I had this when I had the buffer size in Cubase set to 64. With 128 no more problems.


----------



## Scrianinoff (Aug 22, 2019)

Try switching hyper-threading off in BIOS and test again. Windows then has 6 cores running only 6 threads instead of 6 cores running 12 threads. Windows counts the 6 hyper-threaded cores simply as normal cores, totalling 12 normal cores. If certain threads of a program (VI, plugin, whatever) cannot be hyper-threaded by the CPU, then the core load will never pass the 50% mark in the task manager. This has puzzled many people before, google it. By switching off hyper-threading you can thus check for hyper-threading issues. If the displayed cpu load with hyper-threading off is close to 100%, and the CPU does the same amount of work (same number of samples played, same plugin load), then it is certain that hyper-threading is the culprit for the cpu getting stuck at around 50% load. Personally, I don't ever bother checking anymore, if it's stuck around 50%, with nothing else consuming (significant) cpu, then this is it.


----------



## Scrianinoff (Aug 22, 2019)

Don't take just my word for it: https://software.intel.com/en-us/forums/intel-math-kernel-library/topic/737504


----------



## artomatic (Aug 22, 2019)

Have you tried increasing your buffer size?


----------



## Ben (Aug 24, 2019)

If your CPU is not saturated (< 100% load) but the sound is stuttering and popping, your system is not optimized for audio workload.

BRIEF A>
Extract the passage of the forum thread on CPU load and audio stuttering from "## Ben (Aug" up to and including "for audio workload.".
BRIEF B>
Continue the forum thread on CPU load and audio stuttering from its final sentence onward.
The items below were gathered from a separate source.

(Collected data)
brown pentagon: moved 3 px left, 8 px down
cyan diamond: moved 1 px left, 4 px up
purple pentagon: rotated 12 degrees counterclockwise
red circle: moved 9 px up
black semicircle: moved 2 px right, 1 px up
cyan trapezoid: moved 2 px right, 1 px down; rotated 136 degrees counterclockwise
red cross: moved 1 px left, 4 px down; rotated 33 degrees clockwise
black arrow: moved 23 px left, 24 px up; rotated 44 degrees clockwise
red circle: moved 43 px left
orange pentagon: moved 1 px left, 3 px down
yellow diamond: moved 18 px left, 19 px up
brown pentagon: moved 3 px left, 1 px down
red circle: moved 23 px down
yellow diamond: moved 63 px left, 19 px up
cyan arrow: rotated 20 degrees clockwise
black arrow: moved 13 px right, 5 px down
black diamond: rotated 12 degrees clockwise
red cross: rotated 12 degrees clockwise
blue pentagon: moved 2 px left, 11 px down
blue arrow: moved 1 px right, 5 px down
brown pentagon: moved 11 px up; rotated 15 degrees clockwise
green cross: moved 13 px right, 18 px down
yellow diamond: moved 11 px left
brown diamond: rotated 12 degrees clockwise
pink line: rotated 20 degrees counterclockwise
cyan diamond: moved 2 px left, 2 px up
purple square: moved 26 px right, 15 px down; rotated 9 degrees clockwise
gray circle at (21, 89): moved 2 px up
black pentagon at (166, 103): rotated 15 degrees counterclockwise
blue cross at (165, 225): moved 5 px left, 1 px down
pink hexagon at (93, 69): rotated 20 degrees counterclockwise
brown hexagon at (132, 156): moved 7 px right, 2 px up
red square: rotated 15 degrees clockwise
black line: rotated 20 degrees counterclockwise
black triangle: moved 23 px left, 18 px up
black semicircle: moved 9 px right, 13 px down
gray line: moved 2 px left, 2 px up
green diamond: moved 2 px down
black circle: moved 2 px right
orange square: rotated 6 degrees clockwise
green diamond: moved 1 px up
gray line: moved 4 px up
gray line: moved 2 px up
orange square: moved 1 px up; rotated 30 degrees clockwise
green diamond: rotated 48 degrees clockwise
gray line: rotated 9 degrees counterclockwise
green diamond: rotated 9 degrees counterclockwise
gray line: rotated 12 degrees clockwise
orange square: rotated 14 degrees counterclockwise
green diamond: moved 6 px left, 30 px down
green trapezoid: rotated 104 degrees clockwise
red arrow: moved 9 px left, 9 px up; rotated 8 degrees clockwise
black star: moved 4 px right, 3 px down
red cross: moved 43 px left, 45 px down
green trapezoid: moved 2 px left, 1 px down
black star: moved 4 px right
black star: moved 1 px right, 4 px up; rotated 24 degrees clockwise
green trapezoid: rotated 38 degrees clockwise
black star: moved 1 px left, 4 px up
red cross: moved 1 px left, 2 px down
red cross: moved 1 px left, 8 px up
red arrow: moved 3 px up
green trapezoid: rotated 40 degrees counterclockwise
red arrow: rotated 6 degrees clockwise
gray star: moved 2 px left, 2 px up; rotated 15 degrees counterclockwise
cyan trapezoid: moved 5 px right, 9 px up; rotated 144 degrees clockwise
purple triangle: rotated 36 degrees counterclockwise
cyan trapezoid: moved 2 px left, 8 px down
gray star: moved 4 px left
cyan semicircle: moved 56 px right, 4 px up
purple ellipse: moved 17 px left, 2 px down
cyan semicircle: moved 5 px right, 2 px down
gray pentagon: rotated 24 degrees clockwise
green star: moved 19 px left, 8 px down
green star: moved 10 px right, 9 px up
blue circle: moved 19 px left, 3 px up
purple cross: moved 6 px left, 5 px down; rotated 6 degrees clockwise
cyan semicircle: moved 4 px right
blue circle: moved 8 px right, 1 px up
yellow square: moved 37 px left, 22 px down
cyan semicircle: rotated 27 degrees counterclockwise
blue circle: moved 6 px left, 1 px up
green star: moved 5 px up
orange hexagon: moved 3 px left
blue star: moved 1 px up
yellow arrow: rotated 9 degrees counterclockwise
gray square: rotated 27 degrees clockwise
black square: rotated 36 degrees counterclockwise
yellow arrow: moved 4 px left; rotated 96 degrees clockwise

RESPONSE A>
## Ben (Aug 24, 2019)

If your CPU is not saturated (< 100% load) but the sound is stuttering and popping, your system is not optimized for audio workload.

RESPONSE B>
Here some information:







Windows 10 settings / stuff you can turn off for music?


Adjustments to Windows 10 PC Slave [edit: updated BIOS changes Feb 11, 2016] Hello all, Thanks to everyone who chimed in on two threads. Here's what I did to 3 different PC slaves, all running Windows 10, VE Pro standalone, and each having Kontakt 5 and PLAY on them. In aggregate, these...




vi-control.net





additional problem sources:
- 3rd party AV sometimes hurt performance
- Backup-Tools like Acronis
- Old driver > update them
- damaged or very slow storage
- low quality mainboard


----------



## merlinhimself (Aug 24, 2019)

Ben said:


> If your CPU is not saturated (< 100% load) but the sound is stuttering and popping, your system is not optimized for audio workload.
> Here some information:
> 
> 
> ...




Was definitely all the power saving features! Once I turned off the c states and speedstep it took a ton to even start to stutter at 256, i pasted a 10 note chord doing constant 16ths across my template to achieve this, very unlikely I'll ever realistically push it that far!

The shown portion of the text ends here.